Jake is just the latest name on a growing list of hackers who have been hired by the company's they once worked to compromise

Meet Jake.  Jake, whose last name we don't know and whose first is only public because of the name tag that he's wearing in this picture, is a 14-year-old hacker. From his home in Dublin, Ireland, Jake recently broke into the Call of Duty: Modern Warfare 2 servers and started a phishing scam to collect user information.

Microsoft first thought that the hack was part of the same attack on the PlayStation Network that was launched following Sony's decision to take the young hacker George Hotz to court. Like Anonymous' decision to bring down the Visa and Mastercard websites in response to the cold shoulder they gave WikiLeaks, The PlayStation hack was the latest in a string of attacks made in retaliation for an action and not, as so many others are, simply for the lulz.
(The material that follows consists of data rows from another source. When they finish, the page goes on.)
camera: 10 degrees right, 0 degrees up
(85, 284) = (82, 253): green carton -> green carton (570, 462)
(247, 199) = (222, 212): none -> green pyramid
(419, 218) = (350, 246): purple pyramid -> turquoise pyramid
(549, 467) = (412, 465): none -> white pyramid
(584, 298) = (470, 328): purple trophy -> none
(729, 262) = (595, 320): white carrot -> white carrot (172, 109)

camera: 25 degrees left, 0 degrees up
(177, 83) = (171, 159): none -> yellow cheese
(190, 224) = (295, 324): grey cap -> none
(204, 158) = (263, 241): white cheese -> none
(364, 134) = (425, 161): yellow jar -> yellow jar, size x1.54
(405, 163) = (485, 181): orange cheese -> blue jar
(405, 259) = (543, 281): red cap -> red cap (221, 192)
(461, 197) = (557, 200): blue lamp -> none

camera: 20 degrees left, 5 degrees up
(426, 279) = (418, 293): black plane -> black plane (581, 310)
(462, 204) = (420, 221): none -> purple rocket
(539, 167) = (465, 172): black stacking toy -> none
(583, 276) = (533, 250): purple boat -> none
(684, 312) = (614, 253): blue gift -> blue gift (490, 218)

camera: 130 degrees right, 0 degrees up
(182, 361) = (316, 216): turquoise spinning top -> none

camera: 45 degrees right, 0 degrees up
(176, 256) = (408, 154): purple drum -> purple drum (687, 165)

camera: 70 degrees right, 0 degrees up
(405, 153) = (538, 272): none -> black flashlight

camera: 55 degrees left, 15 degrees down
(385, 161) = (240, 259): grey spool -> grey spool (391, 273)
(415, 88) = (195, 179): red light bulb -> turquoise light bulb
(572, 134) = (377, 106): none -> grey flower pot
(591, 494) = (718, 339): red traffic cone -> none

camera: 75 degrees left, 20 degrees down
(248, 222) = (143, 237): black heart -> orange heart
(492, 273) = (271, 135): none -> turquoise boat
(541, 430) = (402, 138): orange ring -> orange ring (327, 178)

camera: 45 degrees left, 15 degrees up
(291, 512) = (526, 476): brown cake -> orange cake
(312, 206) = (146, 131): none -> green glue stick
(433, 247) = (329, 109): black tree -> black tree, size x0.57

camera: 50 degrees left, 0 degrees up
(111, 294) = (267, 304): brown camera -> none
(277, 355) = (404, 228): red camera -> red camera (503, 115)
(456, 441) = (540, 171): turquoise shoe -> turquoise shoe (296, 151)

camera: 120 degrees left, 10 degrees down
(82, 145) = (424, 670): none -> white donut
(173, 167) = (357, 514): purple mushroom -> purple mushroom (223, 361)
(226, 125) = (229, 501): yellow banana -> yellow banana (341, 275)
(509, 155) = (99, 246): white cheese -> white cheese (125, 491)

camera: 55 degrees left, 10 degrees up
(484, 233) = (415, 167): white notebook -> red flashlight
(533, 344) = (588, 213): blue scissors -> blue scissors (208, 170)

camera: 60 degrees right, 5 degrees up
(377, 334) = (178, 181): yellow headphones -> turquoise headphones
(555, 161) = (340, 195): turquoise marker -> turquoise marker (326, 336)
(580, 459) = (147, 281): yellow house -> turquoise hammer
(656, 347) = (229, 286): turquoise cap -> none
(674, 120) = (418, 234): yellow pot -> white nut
After discovering that the hack wasn't related to the Sony problem, Microsoft issued an alert. The news made the rounds on hacking portals and some alternative weeklies, but went largely unnoticed in the mainstream press; it was overshadowed by the PlayStation network outage. Business Insider calls attention to Jake, though, in a new gallery of "young troublemakers" who received job offers after hacking into Facebook, Apple and the websites of other big-name companies.

Jake, it turns out, is now working with Microsoft. "According to the managing director of Microsoft in Ireland, the company is helping the hacker 'develop his talent for legitimate purposes,'" Hacker News reported. "Paul Rellis delivered his keynote address during Bank of Ireland Business Week," TekGoblin added. "Rellis revealed that Microsoft planned to work with the Dublin teenager."

Many hacking websites argued that this is exactly what Sony should have done with George Hotz. Clearly Hotz is a talented programmer -- he's also responsible for first jailbreaking Apple's iPhone -- with considerable skill navigating Sony's networks. When Hotz broke into Sony's network so that he could play PlayStation 2 games on the PlayStation 3 console, he was committing a crime, but it wasn't one that hurt Sony in any significant way. When Sony decided to sue, an army of hackers took down the company's network. All of that could have been avoided, but should we be rewarding, and even encouraging, hackers?